Resteert de beoordeling van het tegenverzoek van [verweerster] . De vordering tot wedertewerkstelling wordt afgewezen, omdat er nog maar weinig tijd resteert totdat de arbeidsovereenkomst van partijen tot een einde komt. Het is alleen al daarom niet opportuun om [verzoekster] te veroordelen om haar nog tot het werk toe te laten. De vordering tot betaling van de kerstbonus over 2018 is evenmin toewijsbaar. [verzoekster] heeft hiertegen aangevoerd dat de bonus mede afhankelijk was van het functioneren van de werknemer. [verweerster] heeft dit niet weersproken, noch heeft zij gesteld hoe haar functioneren zich heeft verhouden tot die van andere werknemers (die volgens haar een bonus van € 250,-- bruto hebben ontvangen).

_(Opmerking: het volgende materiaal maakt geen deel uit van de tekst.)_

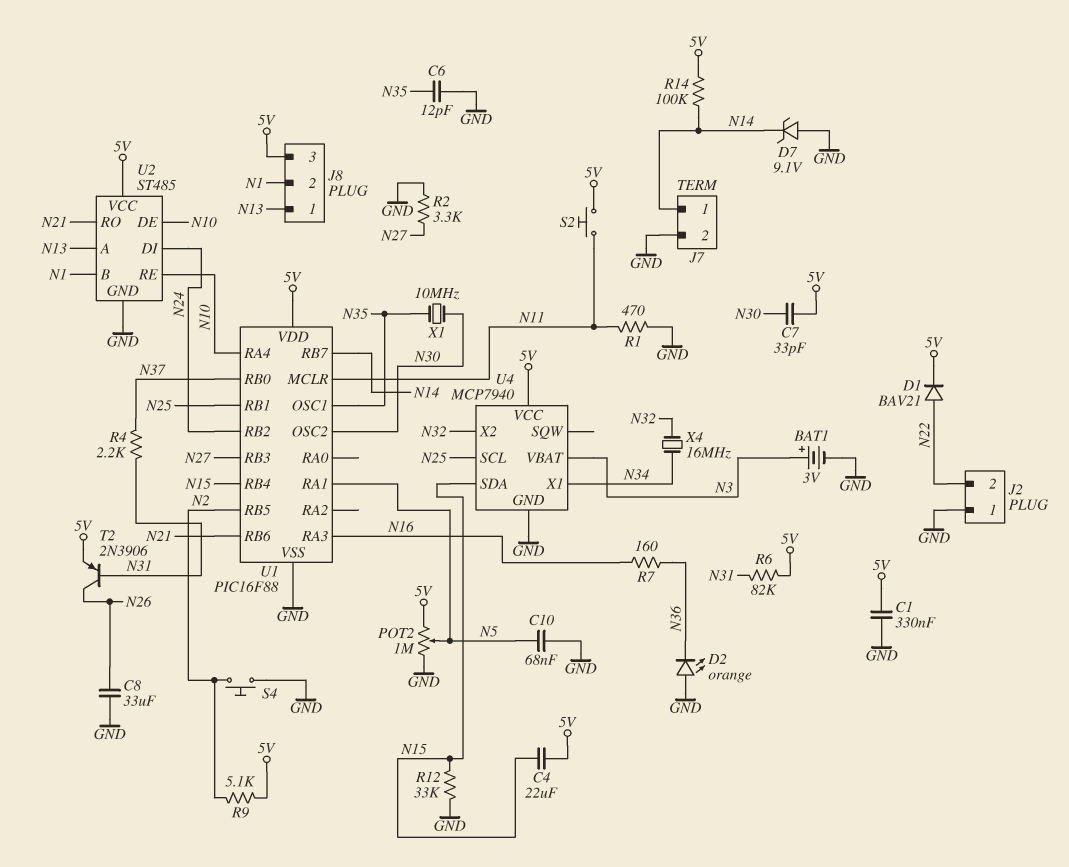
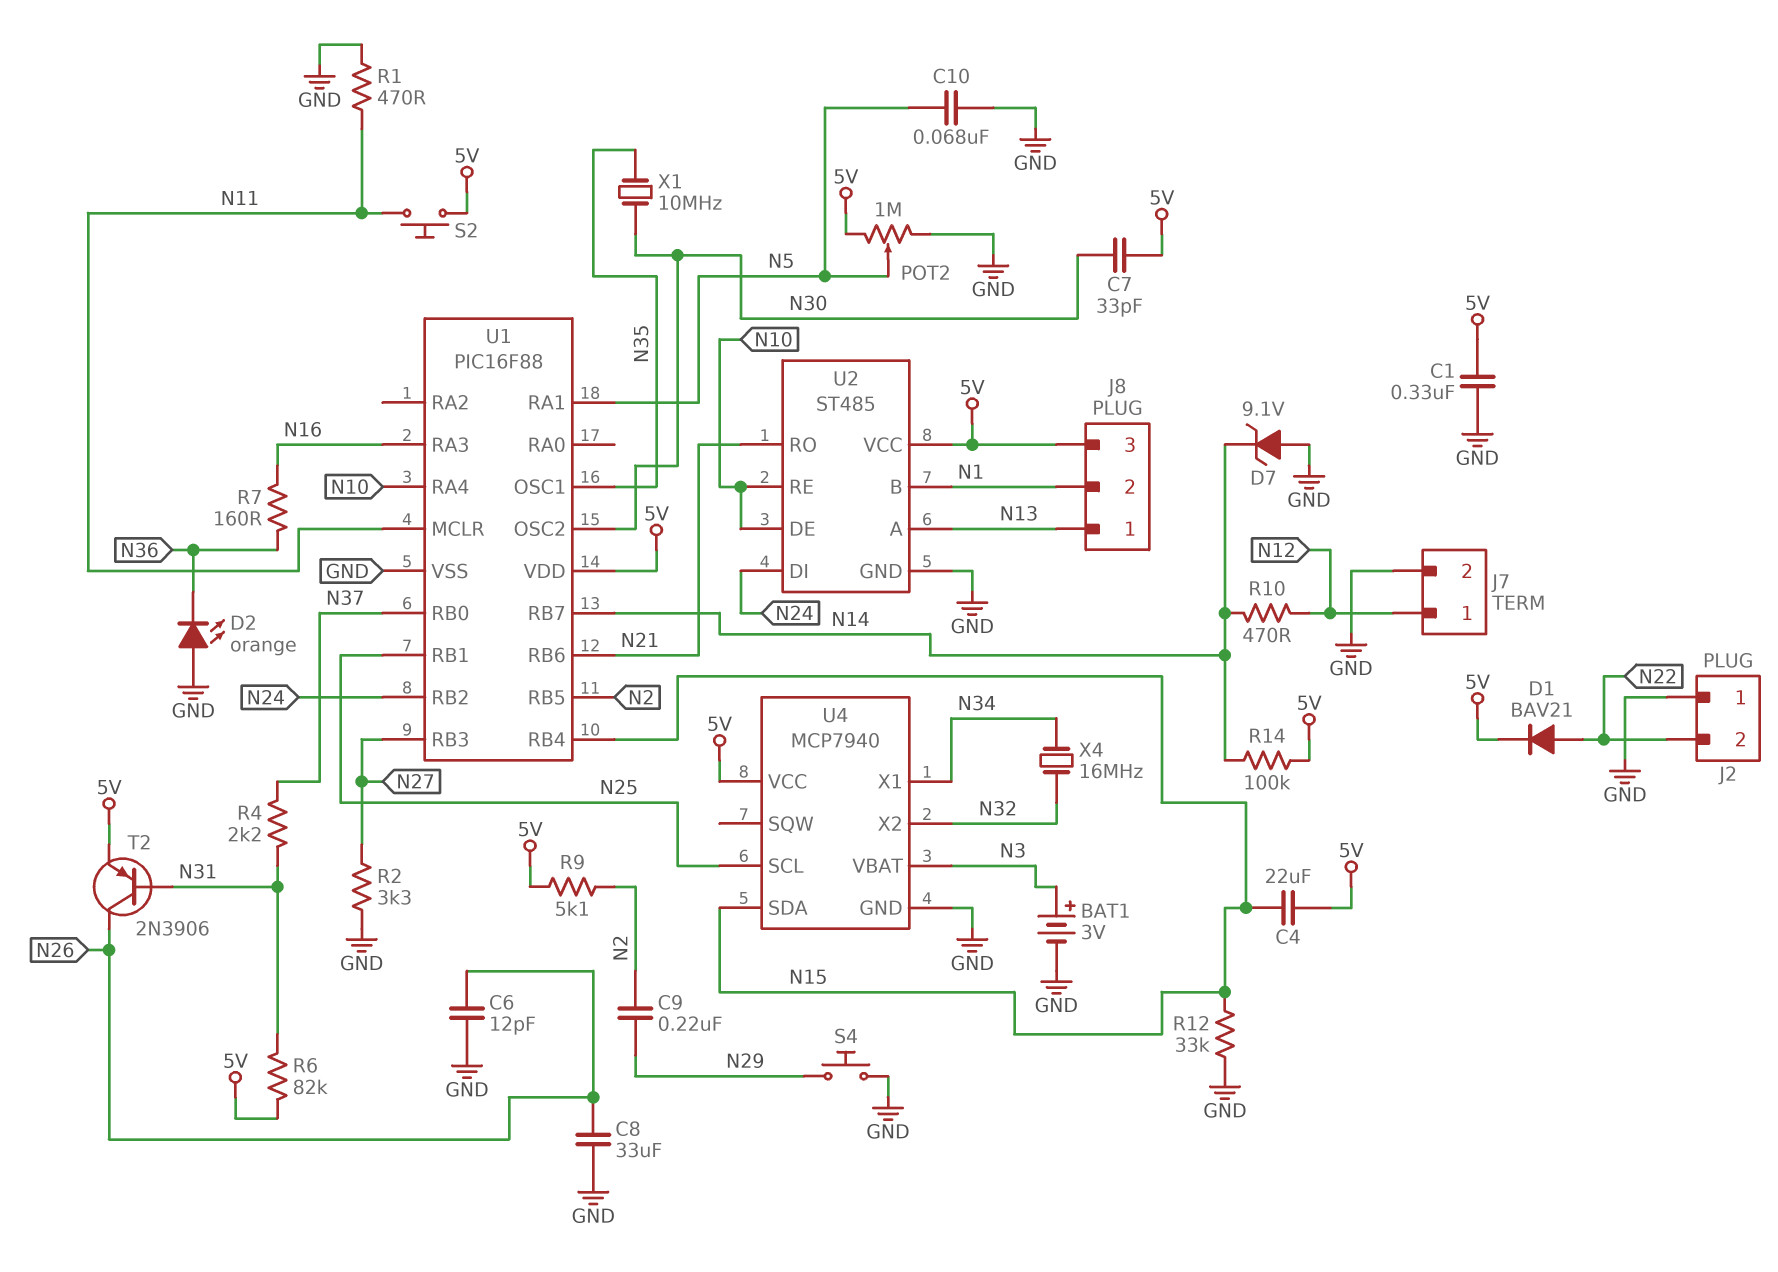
C6: 12pF (GND, N35) -> 12pF (GND, N26)
C9: none -> 220nF (N2, N29)
J7 pin 1: N14 -> N12
R10: none -> 470 (N12, N14)
S4: button (GND, N2) -> button (GND, N29)

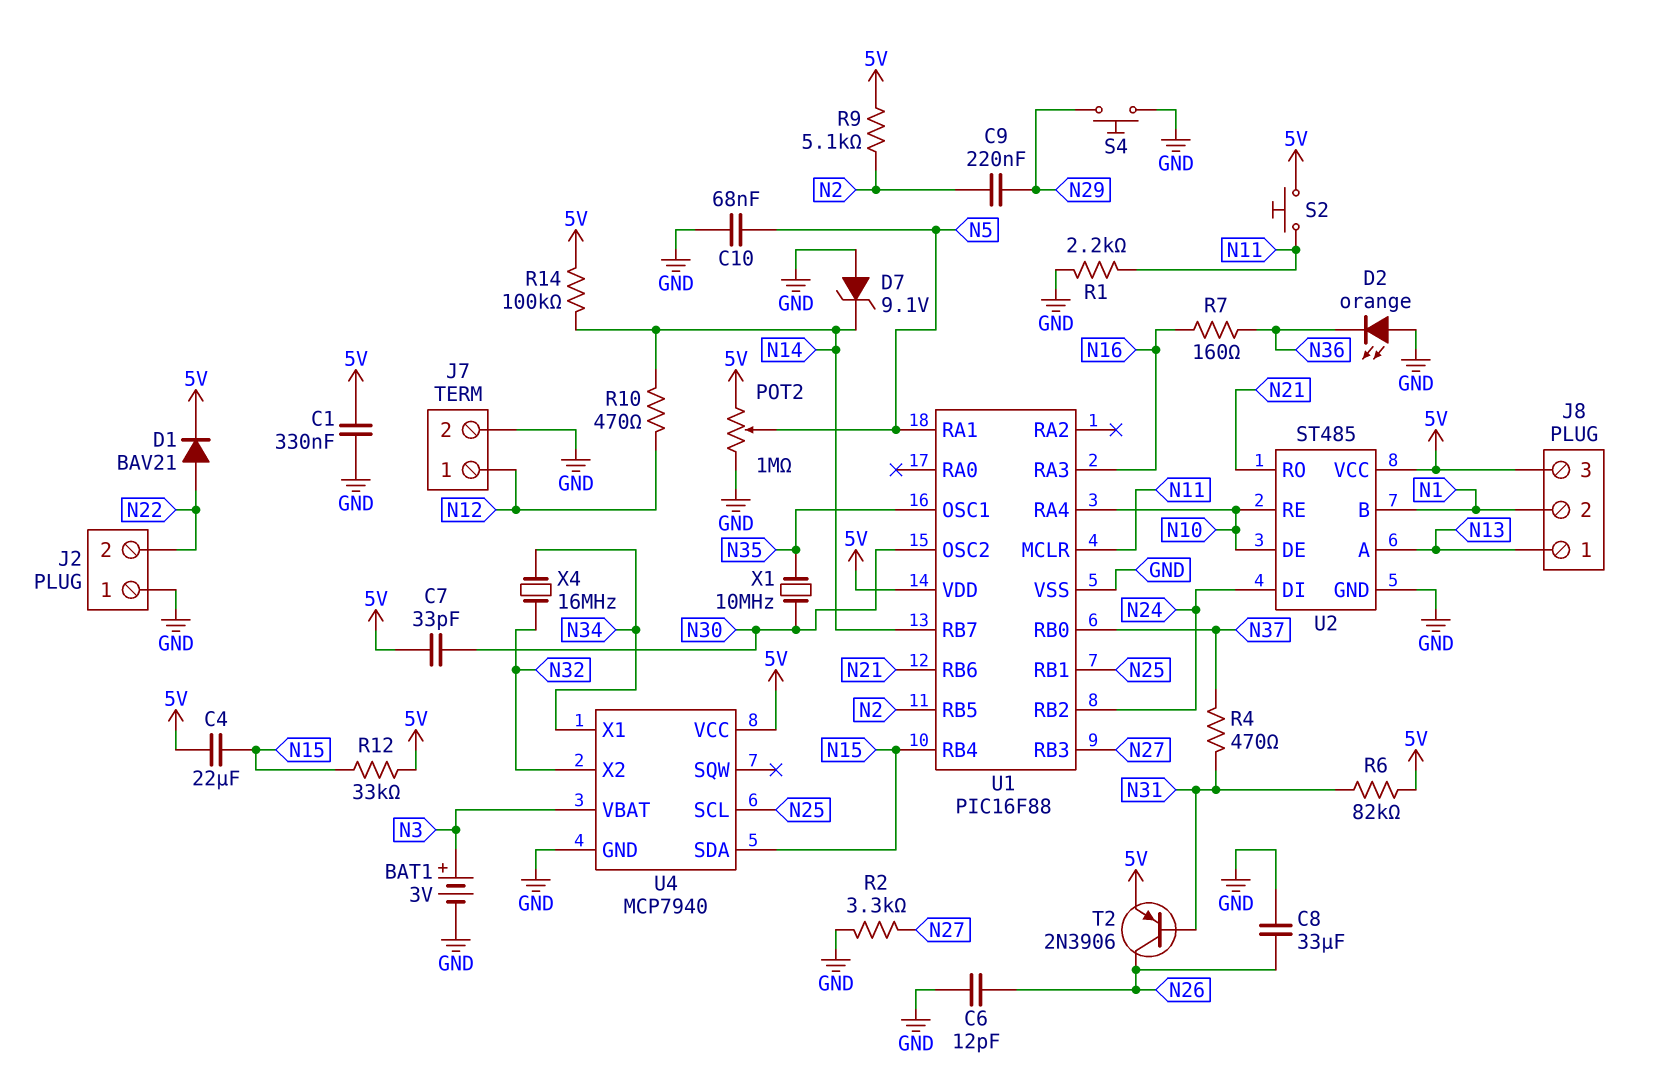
R1: 470 (GND, N11) -> 2.2k (GND, N11)
R4: 2.2k (N31, N37) -> 470 (N31, N37)
R12: 33k (GND, N15) -> 33k (5V, N15)

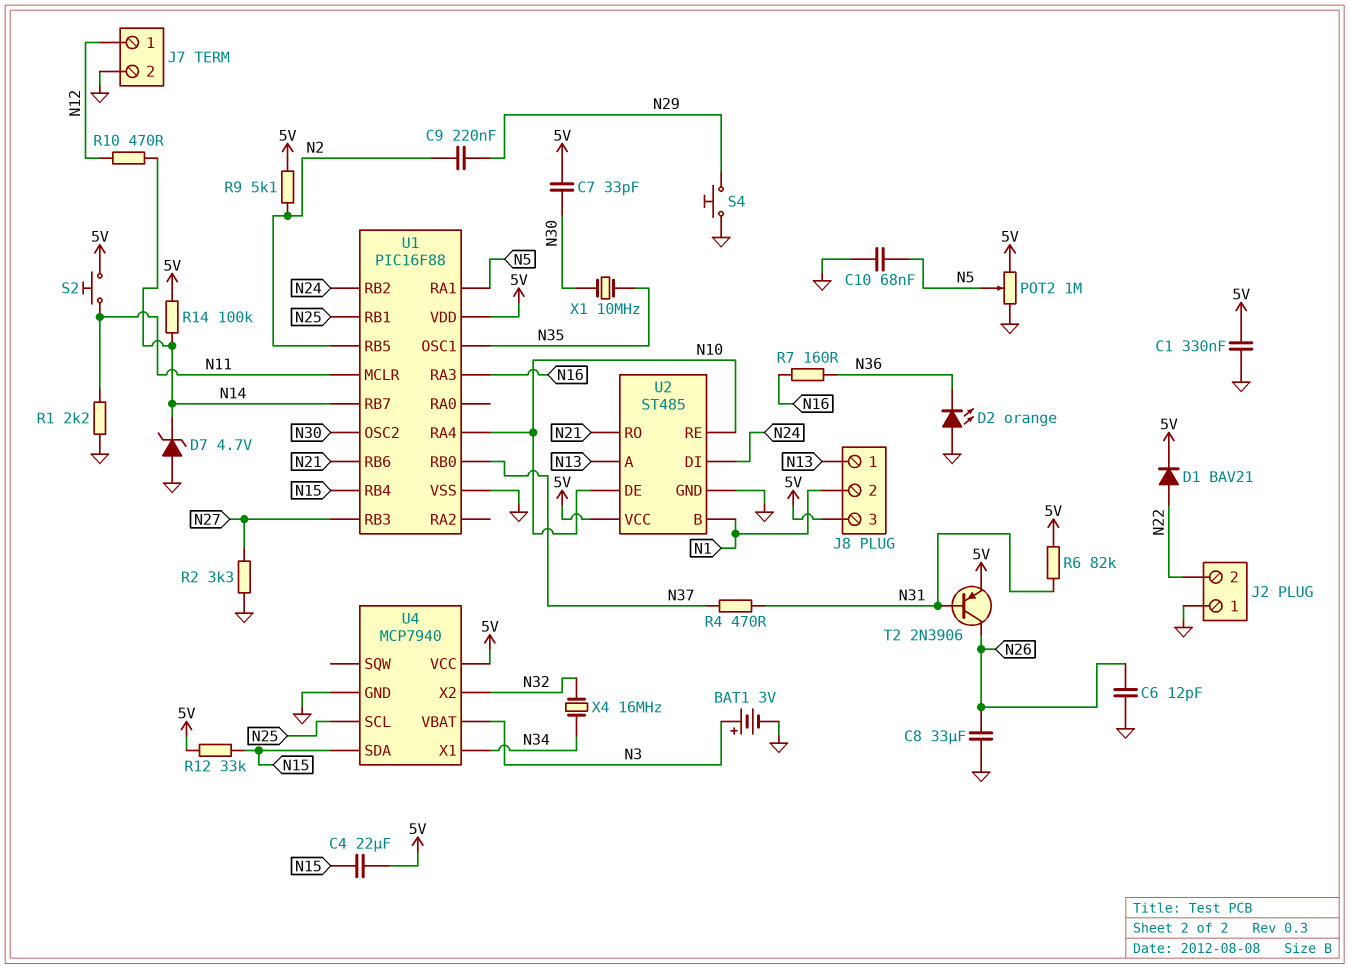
D7: zener 9.1V (A GND, K N14) -> zener 4.7V (A GND, K N14)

[verweerster] heeft verzocht voor recht te verklaren dat [verweerster] niet wordt belemmerd door het overeengekomen concurrentiebeding. Dit verzoek wordt toegewezen, omdat uit hetgeen hierboven is overwogen volgt dat het niet voortzetten van de arbeidsovereenkomst het gevolg is van ernstig verwijtbaar handelen en nalaten van (de rechtsvoorganger van) [verzoekster] . Ingevolge artikel 7:653 lid 4 BW kan [verzoekster] aan dat beding jegens [verweerster] geen rechten ontlenen. De vordering tot betaling van het achterstallige loon over de maanden september en oktober 2018, toen [verweerster] ziek was, wordt eveneens toegewezen. [verzoekster] heeft niet betwist dat aan een zieke werknemer, in elk geval gedurende enige tijd, het volledige loon placht te worden doorbetaald. Op die volledige loondoorbetaling heeft [verweerster] dan ook recht verworven. De wettelijke verhoging wegens de te late betaling van het bedrag van € 345,66 netto wordt toegewezen tot het in artikel 7:625 BW genoemde percentage van 50%.
5.17.
Gezien de aard van deze ontbindingsprocedure ziet de kantonrechter reden om de proceskosten te compenseren, in die zin dat elk der partijen de eigen kosten draagt.

6.De beslissing

De kantonrechter:
naar aanleiding van het verzoek van [verzoekster] :
6.1.
stelt [verzoekster] in de gelegenheid uiterlijk 24 april 2019 het verzoek in te trekken;
en voor het geval het verzoek niet tijdig wordt ingetrokken:
6.2.
ontbindt de arbeidsovereenkomst tussen partijen;
6.3.
bepaalt het einde van de arbeidsovereenkomst op 1 juni 2019;
6.4.
veroordeelt [verzoekster] om uiterlijk 1 juni 2019 aan [verweerster] een transitievergoeding van € 3.691,-- bruto te betalen;
6.5.
veroordeelt [verzoekster] om uiterlijk 1 juni 2019 aan [verweerster] een billijke vergoeding van € 10.000,-- bruto en van € 3.000,-- netto te betalen;
wijst af het meer of anders door [verzoekster] verzochte;
6.6.
compenseert de proceskosten in die zin, dat partijen de eigen kosten dragen;
en voor het geval het verzoek tijdig wordt ingetrokken:
6.7.
veroordeelt [verzoekster] in de proceskosten aan de zijde van [verweerster] , tot deze beschikking begroot op € 720,--.
op het tegenverzoek van [verweerster] :
6.8.
verklaart voor recht dat [verzoekster] jegens [verweerster] geen rechten kan ontlenen aan het van de arbeidsovereenkomst van partijen deel uitmakende concurrentiebeding;
6.9.
veroordeelt [verzoekster] om uiterlijk 1 juni 2019 aan [verweerster] € 345,66 bruto aan achterstallig loon over de maanden september en oktober 2018 te voldoen, vermeerderd met de wettelijke verhoging van € 172,83;
6.10.
compenseert de proceskosten in die zin, dat partijen de eigen kosten dragen;
6.11.
wijst af het meer of anders door [verweerster] verzochte of gevorderde.
Deze beschikking is gegeven door mr. H.A.M. Pinckaers, kantonrechter, en is in het openbaar uitgesproken op 12 april 2019.